< Jesaja 62 >
1 Om Sions wil zal ik niet zwijgen, en om Jeruzalems wil zal ik niet stil zijn; totdat haar gerechtigheid voortkome als een glans, en haar heil als een fakkel, die brandt.
Zaferi ışık gibi parlayıncaya, Kurtuluşu meşale gibi yanıncaya dek Siyon uğruna susmayacak, Yeruşalim uğruna sessiz kalmayacağım.
2 En de heidenen zullen uw gerechtigheid zien, en alle koningen uw heerlijkheid; en gij zult met een nieuwen naam genoemd worden, welken des HEEREN mond uitdrukkelijk noemen zal.
Uluslar senin zaferini, Bütün krallar görkemini görecek. RAB'bin kendi ağzıyla belirlediği yeni bir adla anılacaksın.
3 En gij zult een sierlijke kroon zijn in de hand des HEEREN, en een koninklijke hoed in de hand uws Gods.
RAB'bin elinde güzellik tacı, Tanrın'ın elinde krallık sarığı olacaksın.
4 Tot u zal niet meer gezegd worden: De verlatene, en tot uw land zal niet meer gezegd worden: Het verwoeste; maar gij zult genoemd worden: Mijn lust is aan haar! en uw land: Het getrouwde; want de HEERE heeft een lust aan u, en uw land zal getrouwd worden.
Artık sana “Terk edilmiş”, Ülkene “Virane” denmeyecek; Bunun yerine sana “Sevdiğim”, Ülkene “Evli” denecek. Çünkü RAB seni seviyor, Ülken de evli sayılacak.
5 Want gelijk een jongeling een jonkvrouw trouwt, alzo zullen uw kinderen u trouwen; en gelijk de bruidegom vrolijk is over de bruid, alzo zal uw God over u vrolijk zijn.
Bir delikanlı bir kızla nasıl evlenirse, Oğulların da seninle öyle evlenecek.
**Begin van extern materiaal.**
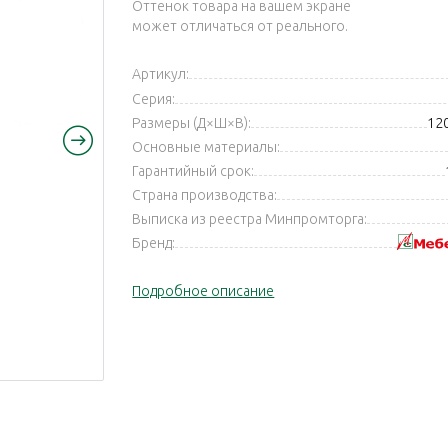
Оттенок товара на вашем экране
может отличаться от реального.
Артикул:
Серия:
Размеры (Д×Ш×В):
12
Основные материалы:
Гарантийный срок:
Страна производства:
Выписка из реестра Минпромторга:
Бренд:
Подробное описание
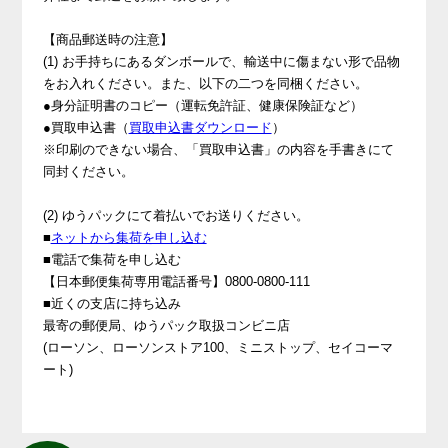
【商品郵送時の注意】
(1) お手持ちにあるダンボールで、輸送中に傷まない形で品物
をお入れください。また、以下の二つを同梱ください。
●身分証明書のコピー（運転免許証、健康保険証など）
●買取申込書（
買取申込書ダウンロード
）
※印刷のできない場合、「買取申込書」の内容を手書きにて
同封ください。
(2) ゆうパックにて着払いでお送りください。
■
ネットから集荷を申し込む
■電話で集荷を申し込む
【日本郵便集荷専用電話番号】0800-0800-111
■近くの支店に持ち込み
最寄の郵便局、ゆうパック取扱コンビニ店
(ローソン、ローソンストア100、ミニストップ、セイコーマ
ート)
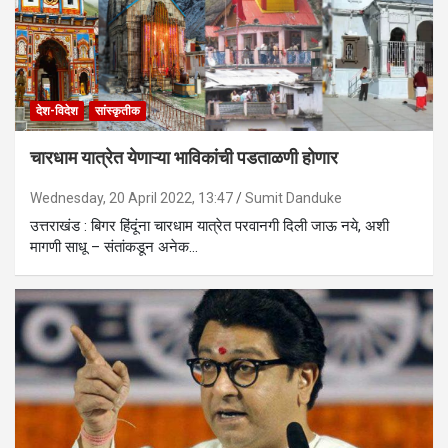
देश-विदेश
सांस्कृतीक
चारधाम यात्रेत येणाऱ्या भाविकांची पडताळणी होणार
Wednesday, 20 April 2022, 13:47
Sumit Danduke
उत्तराखंड : बिगर हिंदूंना चारधाम यात्रेत परवानगी दिली जाऊ नये, अशी
मागणी साधू – संतांकडून अनेक…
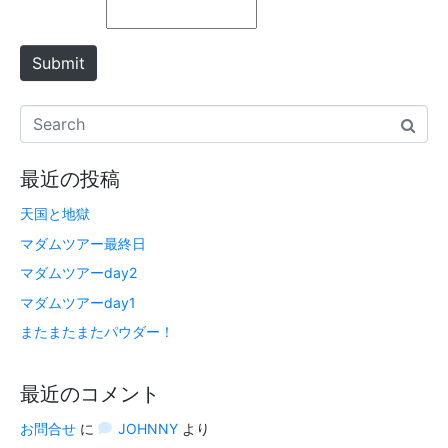
Submit
最近の投稿
天国と地獄
マダムツアー最終日
マダムツアーday2
マダムツアーday1
またまたまたパウダー！
最近のコメント
お問合せ
に
JOHNNY
より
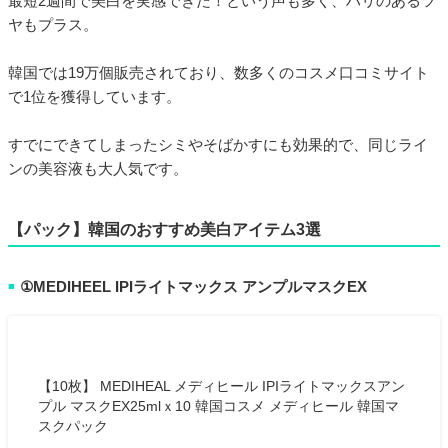
最短2週間で美白を実感できた！という声も多く、ハリのあるツ
ヤもプラス。
韓国では19万個販売されており、数多くのコスメ口コミサイト
で1位を獲得しています。
すでにできてしまったシミやそばかすにも効果的で、同じライ
ンの美容液も大人気です。
【パック】韓国のおすすめ美白アイテム3選
①MEDIHEEL IPIライトマックス アンプルマスクEX
■
【10枚】 MEDIHEAL メディヒール IPIライトマックスアン
プル マスクEX25mlｘ10 韓国コスメ メディヒール 韓国マ
スクパック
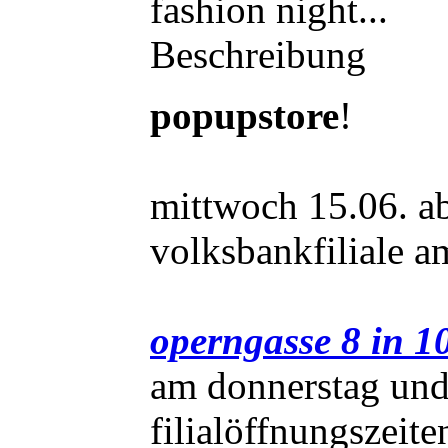
fashion night...
Beschreibung
popupstore
!
mittwoch 15.06. a
volksbankfiliale a
operngasse 8 in 1
am donnerstag und
filialöffnungszei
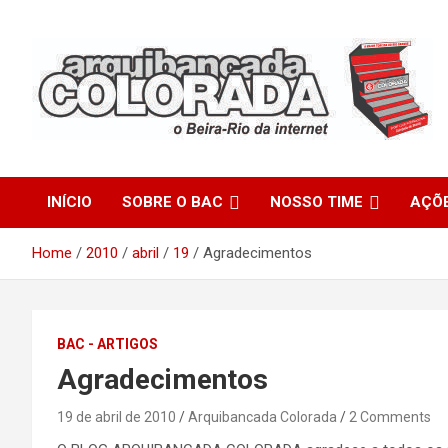
Skip
to
content
O Beira-Rio da Internet
Arquibancada Colorada
INÍCIO
SOBRE O BAC
NOSSO TIME
AÇÕ
Home
2010
abril
19
Agradecimentos
BAC - ARTIGOS
Agradecimentos
19 de abril de 2010
Arquibancada Colorada
2 Comments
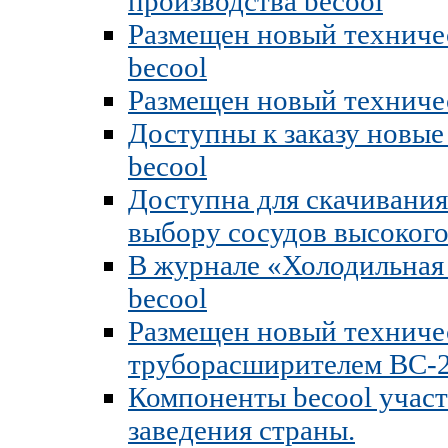
производства becool
Размещен новый техничес
becool
Размещен новый техниче
Доступны к заказу новы
becool
Доступна для скачивания
выбору сосудов высокого
В журнале «Холодильная 
becool
Размещен новый техниче
труборасширителем BC-2
Компоненты becool учас
заведения страны.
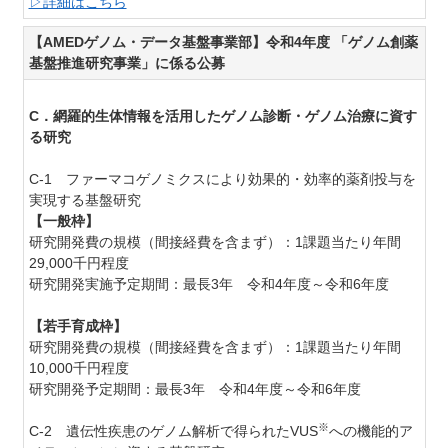
▷詳細はこちら
【AMEDゲノム・データ基盤事業部】令和4年度 「ゲノム創薬
基盤推進研究事業」に係る公募
C．網羅的生体情報を活用したゲノム診断・ゲノム治療に資す
る研究
C-1
ファーマコゲノミクスにより効果的・効率的薬剤投与を
実現する基盤研究
【一般枠】
研究開発費の規模（間接経費を含まず）：
1課題当たり年間
29,000千円程度
研究開発実施予定期間：最長3年 令和4年度～令和6年度
【若手育成枠】
研究開発費の規模（間接経費を含まず）：
1課題当たり年間
10,000千円程度
研究開発予定期間：最長3年 令和4年度～令和6年度
※
C-2 遺伝性疾患のゲノム解析で得られたVUS
への機能的ア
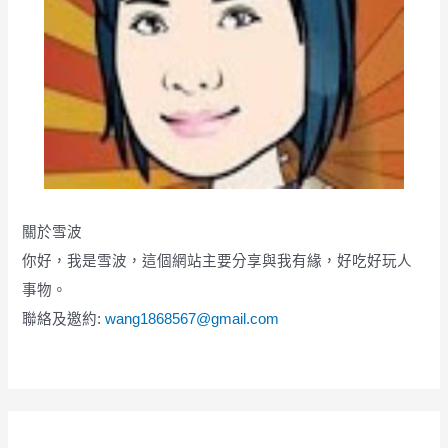
關於雪波
你好，我是雪波，這個網站主要分享與我有緣，好吃好玩人
事物。
聯絡及邀約:
wang1868567@gmail.com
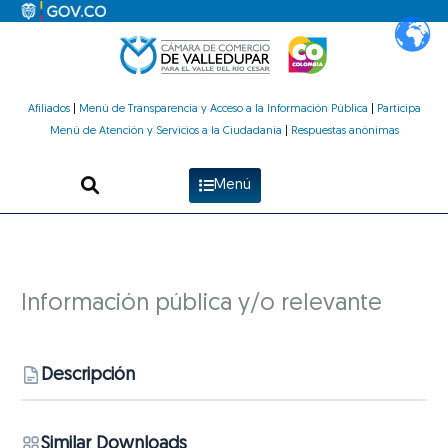
Ir
al
contenido
Afiliados
|
Menú de Transparencia y Acceso a la Información Pública
|
Participa
Menú de Atención y Servicios a la Ciudadanía
|
Respuestas anónimas
Menú
Información pública y/o relevante
Descripción
Similar Downloads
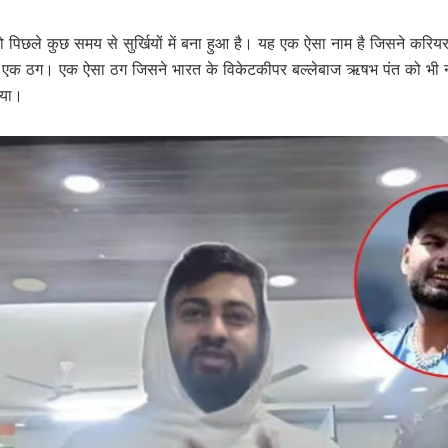
 पिछले कुछ समय से सुर्खियों में बना हुआ है। यह एक ऐसा नाम है जिसने करियर
 एक ठग। एक ऐसा ठग जिसने भारत के विकेटकीपर बल्लेबाज ऋषभ पंत को भी नहीं
िया।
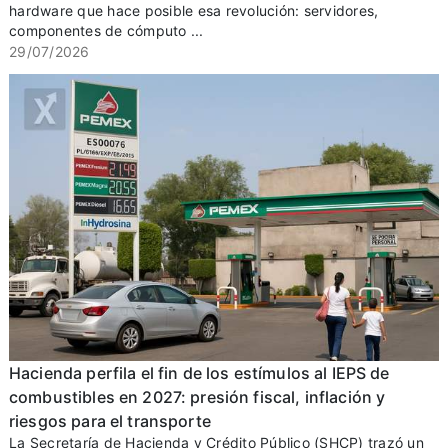
hardware que hace posible esa revolución: servidores,
componentes de cómputo ...
29/07/2026
Hacienda perfila el fin de los estímulos al IEPS de
combustibles en 2027: presión fiscal, inflación y
riesgos para el transporte
La Secretaría de Hacienda y Crédito Público (SHCP) trazó un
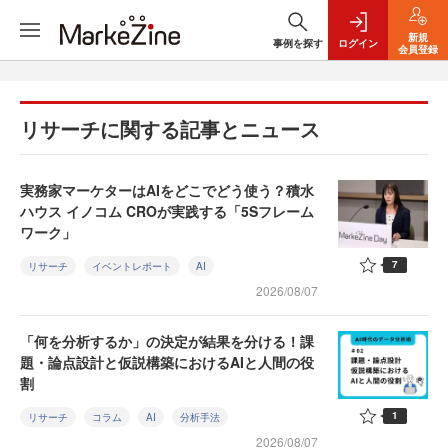
新規
事例を探す
ログイン
会員登録
リサーチに関する記事とニュース
実務家マーケターはAIをどこでどう使う？積水
ハウス イノコム CROが実践する「5Sフレーム
ワーク」
7
リサーチ
イベントレポート
AI
2026/08/07
「何を分析するか」の決定が結果を分ける！課
題・論点設計と仮説構築におけるAIと人間の役
割
1
リサーチ
コラム
AI
分析手法
2026/08/07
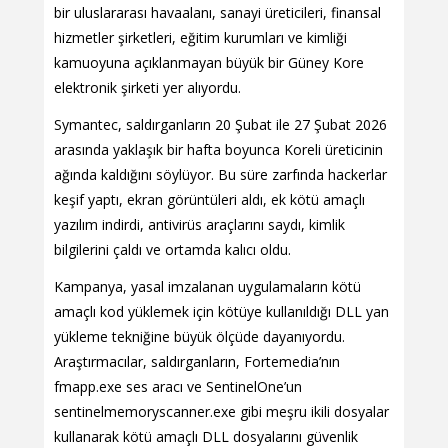
bir uluslararası havaalanı, sanayi üreticileri, finansal
hizmetler şirketleri, eğitim kurumları ve kimliği
kamuoyuna açıklanmayan büyük bir Güney Kore
elektronik şirketi yer alıyordu.
Symantec, saldırganların 20 Şubat ile 27 Şubat 2026
arasında yaklaşık bir hafta boyunca Koreli üreticinin
ağında kaldığını söylüyor. Bu süre zarfında hackerlar
keşif yaptı, ekran görüntüleri aldı, ek kötü amaçlı
yazılım indirdi, antivirüs araçlarını saydı, kimlik
bilgilerini çaldı ve ortamda kalıcı oldu.
Kampanya, yasal imzalanan uygulamaların kötü
amaçlı kod yüklemek için kötüye kullanıldığı DLL yan
yükleme tekniğine büyük ölçüde dayanıyordu.
Araştırmacılar, saldırganların, Fortemedia’nın
fmapp.exe ses aracı ve SentinelOne’un
sentinelmemoryscanner.exe gibi meşru ikili dosyalar
kullanarak kötü amaçlı DLL dosyalarını güvenlik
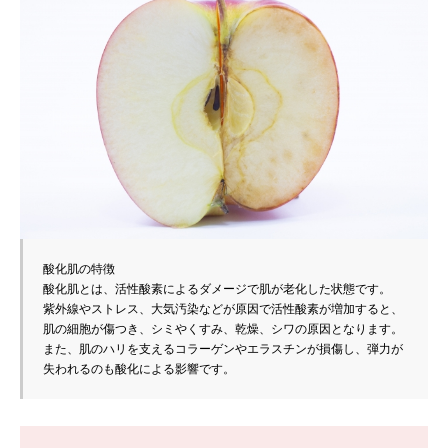
酸化肌の特徴
酸化肌とは、活性酸素によるダメージで肌が老化した状態です。
紫外線やストレス、大気汚染などが原因で活性酸素が増加すると、
肌の細胞が傷つき、シミやくすみ、乾燥、シワの原因となります。
また、肌のハリを支えるコラーゲンやエラスチンが損傷し、弾力が
失われるのも酸化による影響です。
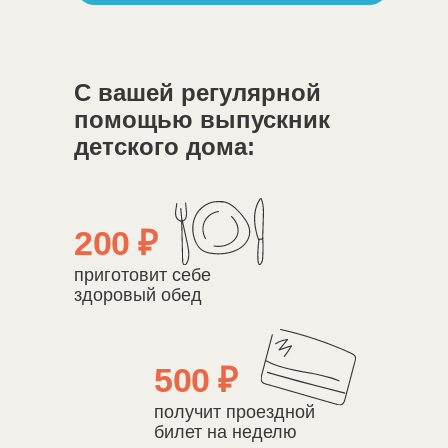
С вашей регулярной
помощью выпускник
детского дома:
200 ₽
приготовит себе
здоровый обед
500 ₽
получит проездной
билет на неделю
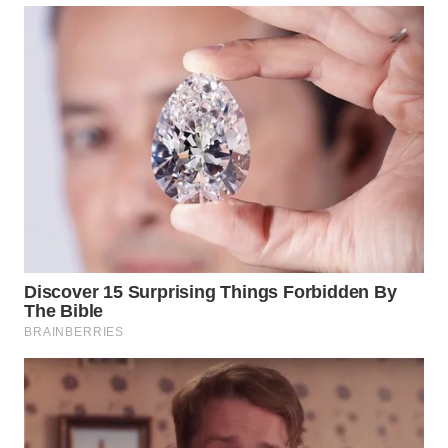
WAHANA
SPORT
WAHANA
UMKM
WAHANA
SELEB
WAHANA
PERSONA
WAHANA
OTOMOTIF
WAHANA
HEALTH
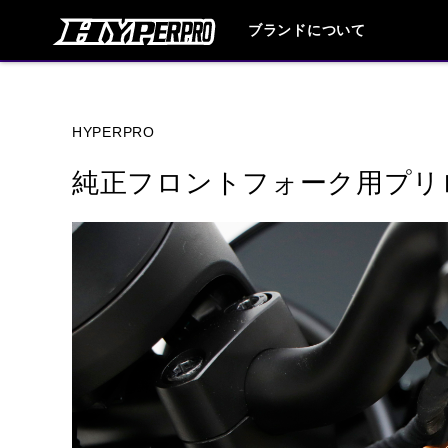
ブランドについて
ブランド内
HYPERPRO
純正フロントフォーク用プリ
HONDA
YAMAHA
SUZUKI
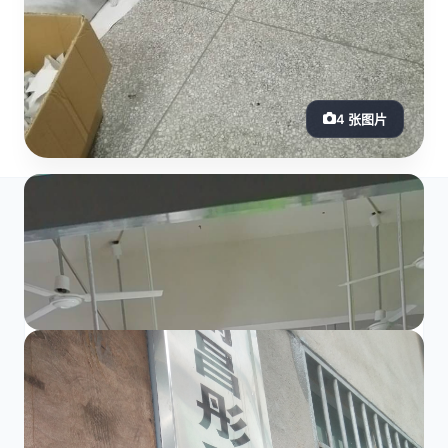
4 张图片
工厂介绍
本公司以针、梭织为主。固定人员80--100人，
从裁剪到包装，保质保量。欢迎诸位老总来图
来样，来料洽谈！合作共赢！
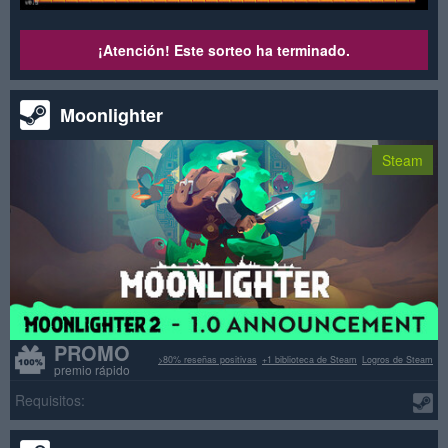
¡Atención! Este sorteo ha terminado.
Moonlighter
Steam
PROMO
>80% reseñas positivas
+1 biblioteca de Steam
Logros de Steam
premio rápido
Requisitos:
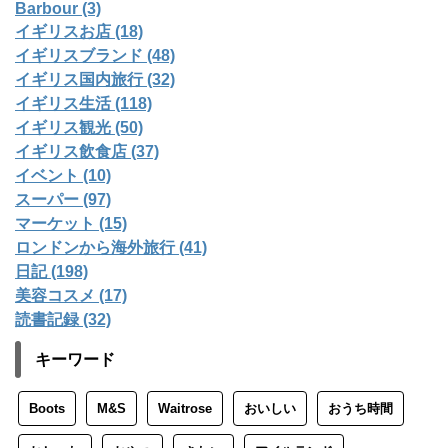
Barbour (3)
イギリスお店 (18)
イギリスブランド (48)
イギリス国内旅行 (32)
イギリス生活 (118)
イギリス観光 (50)
イギリス飲食店 (37)
イベント (10)
スーパー (97)
マーケット (15)
ロンドンから海外旅行 (41)
日記 (198)
美容コスメ (17)
読書記録 (32)
キーワード
Boots
M&S
Waitrose
おいしい
おうち時間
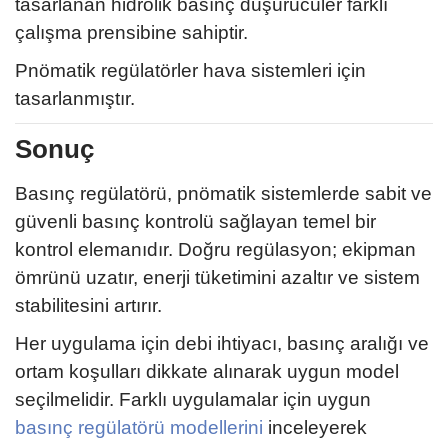
tasarlanan hidrolik basınç düşürücüler farklı
çalışma prensibine sahiptir.
Pnömatik regülatörler hava sistemleri için
tasarlanmıştır.
Sonuç
Basınç regülatörü, pnömatik sistemlerde sabit ve
güvenli basınç kontrolü sağlayan temel bir
kontrol elemanıdır. Doğru regülasyon; ekipman
ömrünü uzatır, enerji tüketimini azaltır ve sistem
stabilitesini artırır.
Her uygulama için debi ihtiyacı, basınç aralığı ve
ortam koşulları dikkate alınarak uygun model
seçilmelidir. Farklı uygulamalar için uygun
basınç regülatörü modellerini
inceleyerek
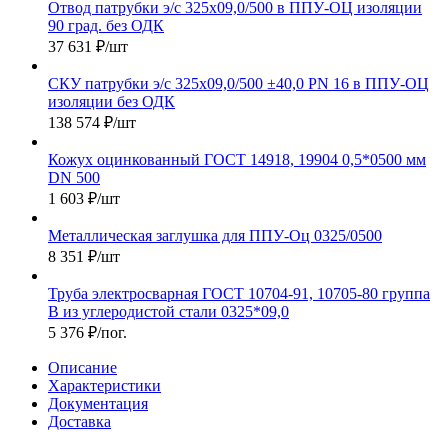
Отвод патрубки э/с 325х09,0/500 в ППУ-ОЦ изоляции
90 град. без ОДК
37 631
₽
/шт
СКУ патрубки э/с 325х09,0/500 ±40,0 PN 16 в ППУ-ОЦ
изоляции без ОДК
138 574
₽
/шт
Кожух оцинкованный ГОСТ 14918, 19904 0,5*0500 мм
DN 500
1 603
₽
/шт
Металлическая заглушка для ППУ-Оц 0325/0500
8 351
₽
/шт
Труба электросварная ГОСТ 10704-91, 10705-80 группа
В из углеродистой стали 0325*09,0
5 376
₽
/пог.
Описание
Характеристики
Документация
Доставка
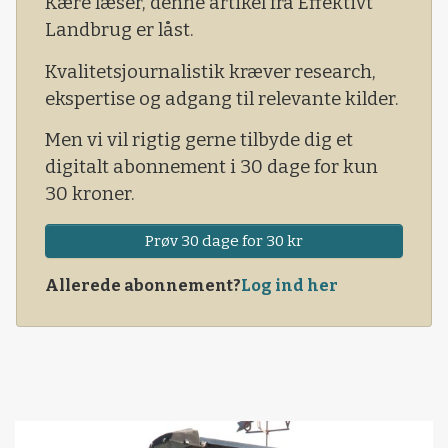
Kære læser, denne artikel fra Effektivt
foreslog under vangkampen.
Landbrug er låst.
- Der er ikke sløjfet en eneste boring som følge
Kvalitetsjournalistik kræver research,
af brug af pesticider på dyrkningsfladen, gør
ekspertise og adgang til relevante kilder.
Ulrik Lunden opmærksom på.
Men vi vil rigtig gerne tilbyde dig et
digitalt abonnement i 30 dage for kun
30 kroner.
Prøv 30 dage for 30 kr
Allerede abonnement?
Log ind her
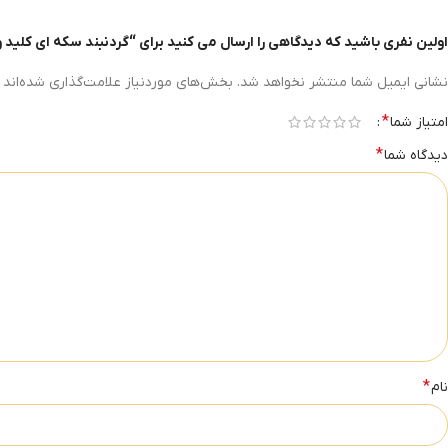
اولین نفری باشید که دیدگاهی را ارسال می کنید برای “گردنبند سکه ای کلید و قف
نشانی ایمیل شما منتشر نخواهد شد.
بخش‌های موردنیاز علامت‌گذاری شده‌اند
*
امتیاز شما
*
دیدگاه شما
*
نام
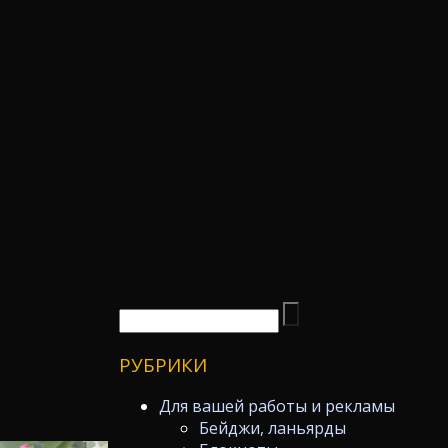
РУБРИКИ
Для вашей работы и рекламы
Бейджи, ланьярды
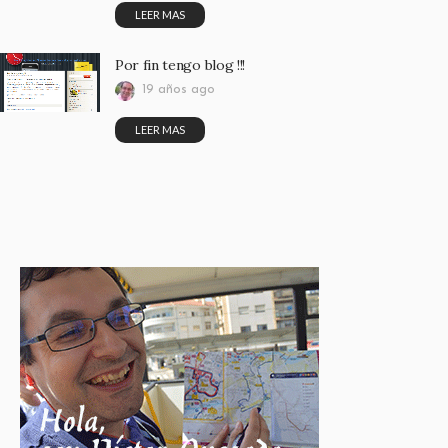
LEER MAS
Por fin tengo blog !!!
19 años ago
LEER MAS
Güvey gelinle nasıl sevinirse, Tanrın da seninle öyle sevinecek.
6 O Jeruzalem! Ik heb wachters op uw muren besteld, die geduriglijk al den dag en al den nacht niet zullen zwijgen. O gij, die des HEEREN doet gedenken, laat geen stilzwijgen bij ulieden wezen!
Ey Yeruşalim, surlarına bekçiler diktim, Gece gündüz hiç susmayacaklar. Ey RAB'be sözünü anımsatanlar, Yeruşalim'i pekiştirene, Onu yeryüzünün övüncü kılana dek Durup dinlenmeden RAB'be yakarın, O'na rahat vermeyin.
7 En zwijgt niet stil voor Hem, totdat Hij bevestige, en totdat Hij Jeruzalem stelle tot een lof op aarde.
8 De HEERE heeft gezworen bij Zijn rechterhand, en bij den arm Zijner sterkte: indien Ik uw koren meer zal geven tot spijs voor uw vijanden, en indien de vreemden zullen drinken van uw most, waaraan gij gearbeid hebt!
RAB sağ elini, güçlü kolunu kaldırıp ant içti: “Tahılını bir daha düşmanlarına yedirmeyeceğim, Emek verdiğin yeni şarabı yabancılar içmeyecek.
9 Maar die het inzamelen zullen, die zullen het eten, en zij zullen den HEERE prijzen; en die hem vergaderen zullen, zullen hem drinken in de voorhoven Mijns heiligdoms.
Tahılı devşiren yiyecek Ve RAB'be övgüler sunacak. Üzümü toplayan, Şarabını kutsal avlularımda içecek.”
10 Gaat door, gaat door, door de poorten, bereidt den weg des volks; verhoogt, verhoogt een baan, ruimt de stenen weg, steekt een banier omhoog tot de volken!
Geçin, geçin kent kapılarından! Halkın yolunu açın! Toprak yığıp yol yapın, Taşları ayıklayın, uluslar için sancak dikin!
11 Ziet, de HEERE heeft doen horen, tot aan het einde der aarde: zegt der dochter van Sion: Zie, uw Heil komt; zie, Zijn loon is met Hem, en Zijn arbeidsloon is voor Zijn aangezicht.
RAB çağrısını dünyanın dört bucağına duyurdu: “Siyon kızına, ‘İşte kurtuluşun geliyor’ deyin, ‘Ücreti kendisiyle birlikte, ödülü önündedir.’”
12 En zij zullen hen noemen het heilige volk, de verlosten des HEEREN; en gij zult genoemd worden de gezochte, de stad, die niet verlaten is.
Siyon halkına, “RAB'bin fidyeyle kurtardığı kutsal halk” diyecekler. Ve sen Yeruşalim, “Aranan, terk edilmemiş kent” diye anılacaksın.